WHAT THIS TASK INVOLVES :: Each line of the listing below must be returned exactly.

++++++

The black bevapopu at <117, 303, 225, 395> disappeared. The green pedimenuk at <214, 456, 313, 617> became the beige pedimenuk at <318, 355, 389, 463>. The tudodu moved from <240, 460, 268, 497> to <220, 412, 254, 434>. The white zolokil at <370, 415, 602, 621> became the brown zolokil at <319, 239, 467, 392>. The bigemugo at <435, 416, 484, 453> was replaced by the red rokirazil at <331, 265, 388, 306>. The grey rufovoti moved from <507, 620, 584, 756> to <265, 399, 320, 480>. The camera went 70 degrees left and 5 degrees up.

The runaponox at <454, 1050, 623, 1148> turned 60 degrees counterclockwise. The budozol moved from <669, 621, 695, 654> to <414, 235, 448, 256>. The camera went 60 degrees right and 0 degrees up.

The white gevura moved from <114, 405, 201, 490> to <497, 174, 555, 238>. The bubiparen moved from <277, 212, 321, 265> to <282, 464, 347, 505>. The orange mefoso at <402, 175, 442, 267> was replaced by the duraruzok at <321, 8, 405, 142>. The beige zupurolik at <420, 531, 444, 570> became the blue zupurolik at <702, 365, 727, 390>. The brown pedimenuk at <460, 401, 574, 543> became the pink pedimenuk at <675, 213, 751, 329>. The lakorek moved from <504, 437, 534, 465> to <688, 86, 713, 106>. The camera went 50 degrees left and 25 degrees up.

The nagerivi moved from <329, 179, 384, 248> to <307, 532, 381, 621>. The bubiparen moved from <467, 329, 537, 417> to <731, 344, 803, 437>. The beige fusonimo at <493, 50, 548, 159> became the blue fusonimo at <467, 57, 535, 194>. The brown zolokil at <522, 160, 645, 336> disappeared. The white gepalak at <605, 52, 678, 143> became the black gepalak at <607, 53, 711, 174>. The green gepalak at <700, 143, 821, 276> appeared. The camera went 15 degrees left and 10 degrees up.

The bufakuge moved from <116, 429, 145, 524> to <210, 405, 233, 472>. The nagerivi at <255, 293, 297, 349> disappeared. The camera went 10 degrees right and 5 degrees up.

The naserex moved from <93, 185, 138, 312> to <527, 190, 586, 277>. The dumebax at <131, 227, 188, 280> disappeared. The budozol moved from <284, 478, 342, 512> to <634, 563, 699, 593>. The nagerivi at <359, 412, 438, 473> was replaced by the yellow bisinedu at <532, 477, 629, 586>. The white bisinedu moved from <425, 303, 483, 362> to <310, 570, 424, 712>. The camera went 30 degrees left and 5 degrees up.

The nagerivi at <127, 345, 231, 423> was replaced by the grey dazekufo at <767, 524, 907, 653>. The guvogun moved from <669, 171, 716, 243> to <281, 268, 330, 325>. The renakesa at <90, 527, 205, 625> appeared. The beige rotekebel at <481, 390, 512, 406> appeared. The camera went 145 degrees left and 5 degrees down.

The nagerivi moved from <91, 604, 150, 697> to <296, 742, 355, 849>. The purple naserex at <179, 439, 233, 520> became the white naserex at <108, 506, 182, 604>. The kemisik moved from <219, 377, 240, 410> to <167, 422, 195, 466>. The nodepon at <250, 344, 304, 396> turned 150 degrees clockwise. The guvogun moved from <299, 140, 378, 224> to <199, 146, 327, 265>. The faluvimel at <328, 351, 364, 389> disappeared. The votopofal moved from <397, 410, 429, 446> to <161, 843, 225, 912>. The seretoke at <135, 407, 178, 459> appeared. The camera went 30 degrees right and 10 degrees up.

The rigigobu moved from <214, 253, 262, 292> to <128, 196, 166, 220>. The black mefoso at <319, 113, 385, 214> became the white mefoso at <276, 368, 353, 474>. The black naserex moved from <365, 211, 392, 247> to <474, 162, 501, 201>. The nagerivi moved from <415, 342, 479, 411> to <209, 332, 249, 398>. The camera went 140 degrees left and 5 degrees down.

++++++

EXERCISE RESULT ::
The black bevapopu at <117, 303, 225, 395> disappeared. The green pedimenuk at <214, 456, 313, 617> became the beige pedimenuk at <318, 355, 389, 463>. The tudodu moved from <240, 460, 268, 497> to <220, 412, 254, 434>. The white zolokil at <370, 415, 602, 621> became the brown zolokil at <319, 239, 467, 392>. The bigemugo at <435, 416, 484, 453> was replaced by the red rokirazil at <331, 265, 388, 306>. The grey rufovoti moved from <507, 620, 584, 756> to <265, 399, 320, 480>. The camera went 70 degrees left and 5 degrees up.

The runaponox at <454, 1050, 623, 1148> turned 60 degrees counterclockwise. The budozol moved from <669, 621, 695, 654> to <414, 235, 448, 256>. The camera went 60 degrees right and 0 degrees up.

The white gevura moved from <114, 405, 201, 490> to <497, 174, 555, 238>. The bubiparen moved from <277, 212, 321, 265> to <282, 464, 347, 505>. The orange mefoso at <402, 175, 442, 267> was replaced by the duraruzok at <321, 8, 405, 142>. The beige zupurolik at <420, 531, 444, 570> became the blue zupurolik at <702, 365, 727, 390>. The brown pedimenuk at <460, 401, 574, 543> became the pink pedimenuk at <675, 213, 751, 329>. The lakorek moved from <504, 437, 534, 465> to <688, 86, 713, 106>. The camera went 50 degrees left and 25 degrees up.

The nagerivi moved from <329, 179, 384, 248> to <307, 532, 381, 621>. The bubiparen moved from <467, 329, 537, 417> to <731, 344, 803, 437>. The beige fusonimo at <493, 50, 548, 159> became the blue fusonimo at <467, 57, 535, 194>. The brown zolokil at <522, 160, 645, 336> disappeared. The white gepalak at <605, 52, 678, 143> became the black gepalak at <607, 53, 711, 174>. The green gepalak at <700, 143, 821, 276> appeared. The camera went 15 degrees left and 10 degrees up.

The bufakuge moved from <116, 429, 145, 524> to <210, 405, 233, 472>. The nagerivi at <255, 293, 297, 349> disappeared. The camera went 10 degrees right and 5 degrees up.

The naserex moved from <93, 185, 138, 312> to <527, 190, 586, 277>. The dumebax at <131, 227, 188, 280> disappeared. The budozol moved from <284, 478, 342, 512> to <634, 563, 699, 593>. The nagerivi at <359, 412, 438, 473> was replaced by the yellow bisinedu at <532, 477, 629, 586>. The white bisinedu moved from <425, 303, 483, 362> to <310, 570, 424, 712>. The camera went 30 degrees left and 5 degrees up.

The nagerivi at <127, 345, 231, 423> was replaced by the grey dazekufo at <767, 524, 907, 653>. The guvogun moved from <669, 171, 716, 243> to <281, 268, 330, 325>. The renakesa at <90, 527, 205, 625> appeared. The beige rotekebel at <481, 390, 512, 406> appeared. The camera went 145 degrees left and 5 degrees down.

The nagerivi moved from <91, 604, 150, 697> to <296, 742, 355, 849>. The purple naserex at <179, 439, 233, 520> became the white naserex at <108, 506, 182, 604>. The kemisik moved from <219, 377, 240, 410> to <167, 422, 195, 466>. The nodepon at <250, 344, 304, 396> turned 150 degrees clockwise. The guvogun moved from <299, 140, 378, 224> to <199, 146, 327, 265>. The faluvimel at <328, 351, 364, 389> disappeared. The votopofal moved from <397, 410, 429, 446> to <161, 843, 225, 912>. The seretoke at <135, 407, 178, 459> appeared. The camera went 30 degrees right and 10 degrees up.

The rigigobu moved from <214, 253, 262, 292> to <128, 196, 166, 220>. The black mefoso at <319, 113, 385, 214> became the white mefoso at <276, 368, 353, 474>. The black naserex moved from <365, 211, 392, 247> to <474, 162, 501, 201>. The nagerivi moved from <415, 342, 479, 411> to <209, 332, 249, 398>. The camera went 140 degrees left and 5 degrees down.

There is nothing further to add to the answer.